About convex hull and closed sets 
Let S be a closed set. Show with an example that $conv(S)$ is not necessarily
  closed. Also show that if S is compact then $conv(S)$ is always closed.

Here $conv(S)$ denotes the hull of S.
Proof: (I didn't show an example I did the proof)
Recall that $conv(S)$ is the intersection of all the sets X such that $S\subset X$.
w.l.o.g we can suppose that all the sets X such that $S\subset X$ are open and also suppose their intersection is finite.
Thus $conv(S)$ can't be closed, is open.
Is my proof correct?
 A: There are a couple problems with your proof.  

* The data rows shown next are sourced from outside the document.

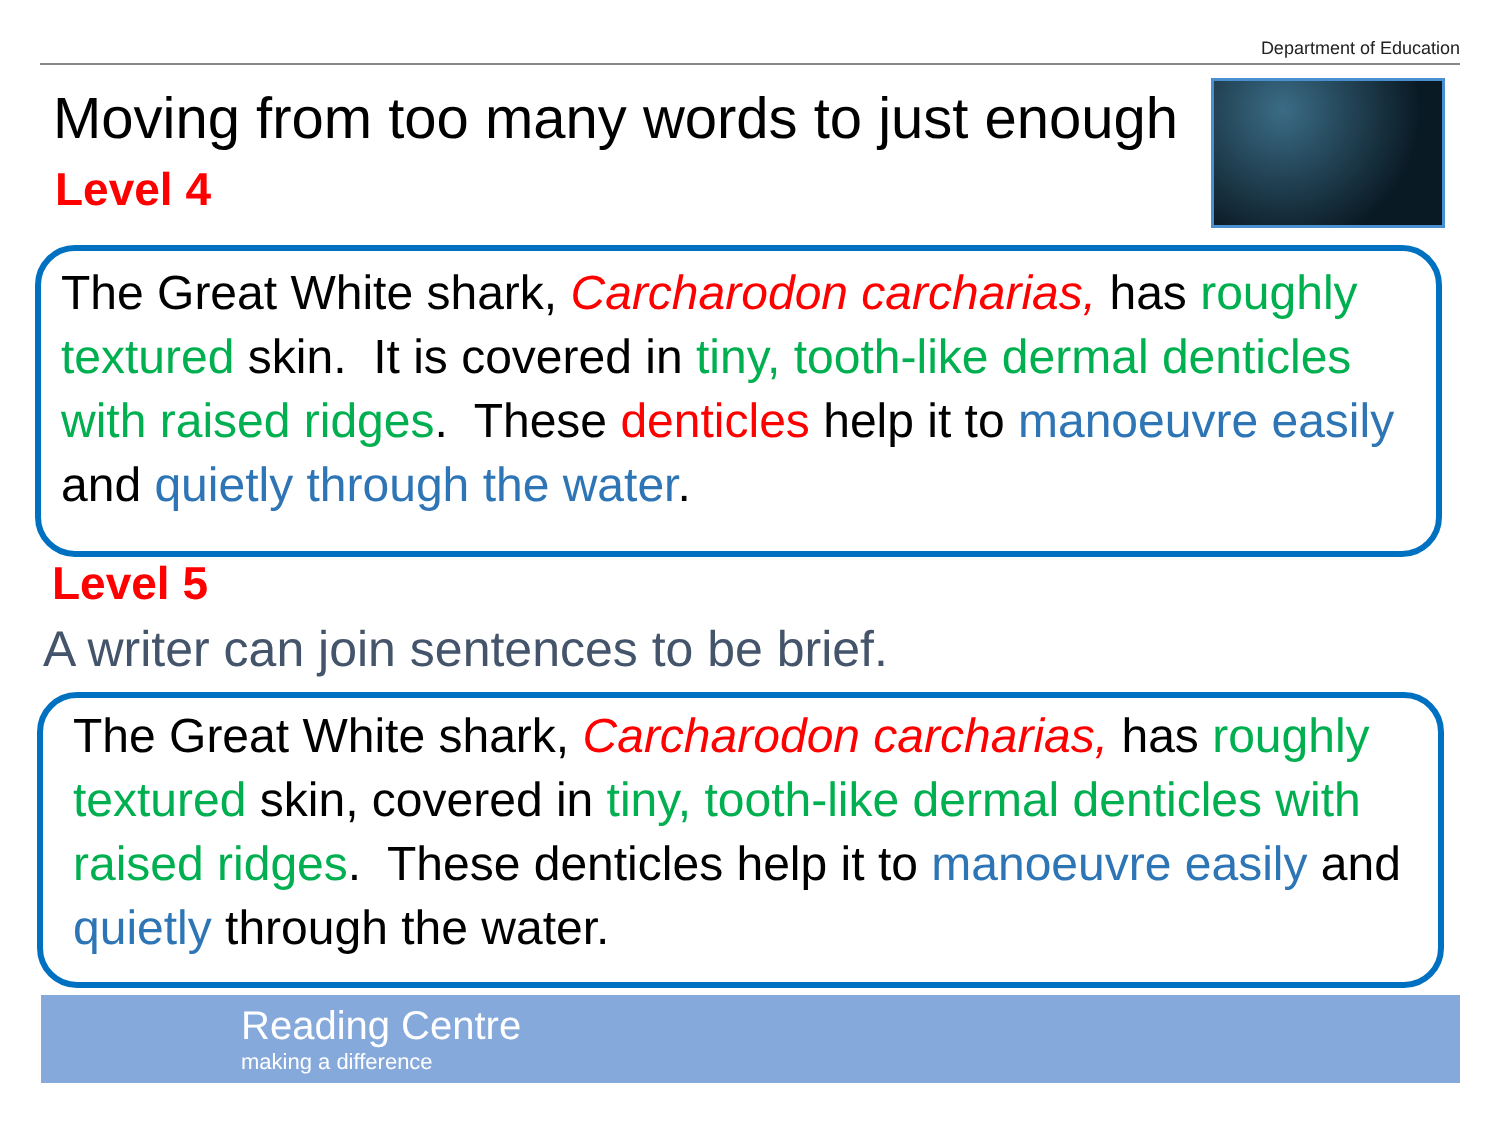Department of Education
Moving from too many words to just enough
Level 4
The Great White shark, Carcharodon carcharias, has roughly textured skin. It is covered in tiny, tooth-like dermal denticles with raised ridges. These denticles help it to manoeuvre easily and quietly through the water.
Level 5
A writer can join sentences to be brief.
The Great White shark, Carcharodon carcharias, has roughly textured skin, covered in tiny, tooth-like dermal denticles with raised ridges. These denticles help it to manoeuvre easily and quietly through the water.
Reading Centre
making a difference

The biggest one is simply that you have the definition of convex hull wrong.   $\DeclareMathOperator{conv}{conv} \conv{(S)}$ is not simply $\bigcap{\{X:S\subseteq X\}}$; in fact, $$\bigcap{\{X:S\subseteq X\}}=S$$   Instead, $$\conv{(S)}=\bigcap{\{X:S\subseteq X\text{ and }X\text{ is convex}\}}$$  
Another biggie that alden already pointed out is that sets can be both open closed.  Consider $\mathbb{Q}$ as a subset of $\mathbb{R}$: we have $\conv{(\mathbb{Q})}=\mathbb{R}$, which is both open and closed.  This is a common mistake beginning math students make; the mantra I've heard people use to try and teach this is that "sets are not doors."  Hopefully you find that helpful too.  
And finally, I'm troubled by your notion of "proof."  You are correct that, a priori, the sets that contain $S$ and $X$ could be open, and there could be only finitely many of them.  If that is so, then $\conv{(S)}$ would be open, for the reason you illustrate.  If closed sets are not open, anyone trying to prove that $\conv{(S)}$ were closed would need to overcome this obstruction; you very well could have identified a gap in their proof.  
But that doesn't mean that they can't overcome the obstruction; perhaps the gap you identified simply does not occur.  Consider any infinite set $U$ with the indiscrete topology (only $\emptyset$ and $U$ are open).  Then any coinfinite set $S$ has infinitely many supersets in $U$ and exactly one ($U$) is open.  (On the other hand, proof may well be necessary for this question.  Once you find a counterexample $S$ with convex hull $T$, you will need to prove that $\conv{(S)}=T$ and that $T$ is not closed.)  
alden already gave a hint, so I'll direct you to his answer if you're still looking for a counterexample.
A: Take the points of the plane $(0,0)$ and $(n,1/n)$ for $n=1,2,...$. Its convex hull gets arbitrarily close to the all the positive part of the X axis, but it is not going to include any of its points except $(0,0)$.
Your argument is not correct, since the convex hull doesn't have to be open.
For example the convex hull of $\{(0,0)\}$ is itself, which is closed.
Moreover, proving that a set is open doesn't necessarily imply that it is not closed. A set can be simultaneously open and closed.